What is tragic, what is beautiful, and what is heartrending about this film is the simple act that set everything asunder. But once shown through the wider lens of eventual happenings, actions and motivations become much more clear and round out the framework of the story. The much beloved novel, written by Ian McEwan, had fans in tears and rages as it was read by book-clubbers and lit lovers alike, and Joe Wright, working from Christopher Hampton’s script, lends a matured hand in guiding this grand epopee to the big screen. What could have a been a sentimental, melodramatic mess, what with its estate settings and World War Two acting as a catalyst, the film is instead a sensitive and smartly told story of love gone wrong, set amid the grandest of misunderstandings. Wright creates tension and discord with his direct, detail –rich shooting style, showing events first as Briony sees them and then as they really happened. What is first seen through a child’s eyes seems shocking, uncomfortable, and difficult to comprehend. As the film progresses and each character is tossed into the calamity of war, the point of view is taken from Briony and instead is broadened to represent a third person telling. Briony’s fate, as with the fate of Robbie and Cecilia, becomes a mystery, their details unfolding only as the plot thickens.

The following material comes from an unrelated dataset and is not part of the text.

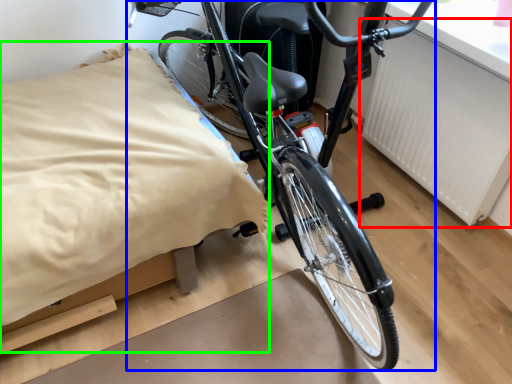
Question: Which object is the farthest from radiator (highlighted by a red box)? Choose among these: bicycle (highlighted by a blue box) or sheet (highlighted by a green box).

Choices:
 (A) bicycle
 (B) sheet

Answer: (B)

Robbie’s time in the army is given to us in fragments, his relationship with Cecilia told only in remembered whispers and half-forgotten letters. What really happens to them is scattered piecemeal as the film clips along, marching to the pulse of damningly redemptive typewriter. When Briony is revealed to be a junior nurse to the Allied forces, things are still not as they seem, nor as Briony imagines them. The future, as with the past, is still in Briony’s hands, and ultimately she is the one in control of the truth and the fates of her sister and Robbie Turner. McAvoy is heartbreaking as the jaded and destroyed Robbie, bleeding and starving his way through the fields of France with two rag-tag comrades-in-arms, and Knightley retains an impoverished dignity as she works through the wards of the sick and the dying. No overlong moments of longing or great passages of love letters are given as the two lovers lives are lived apart, but instead the brief moments they shared together as they work toward the time when they could be together again. The story plays with time and settings so that orientation within the film is as gauzy and nebulous as only days filled with anguish and uncertainty can be, and Hampton’s script plays not in sentimentality but on simplicity, focusing on circumstance, not feeling. The result is a film that leaves fact and supposition at perfect odds with each other, leaving the damning truth to the very last.

Atonement is a triumph, a chariot bearing the glorious twinning of talent with great storytelling, the glittering smiles of its attractive cast, the glad achievement of its young director and the grand assurance of its place in the roster of excellent literary adaptations and just plum terrific films. It is a tragedy well told, and just in time for awards season. As Lady Macbeth lamented “what is done cannot be undone”, and this may be so, but then, there would be no Atonement.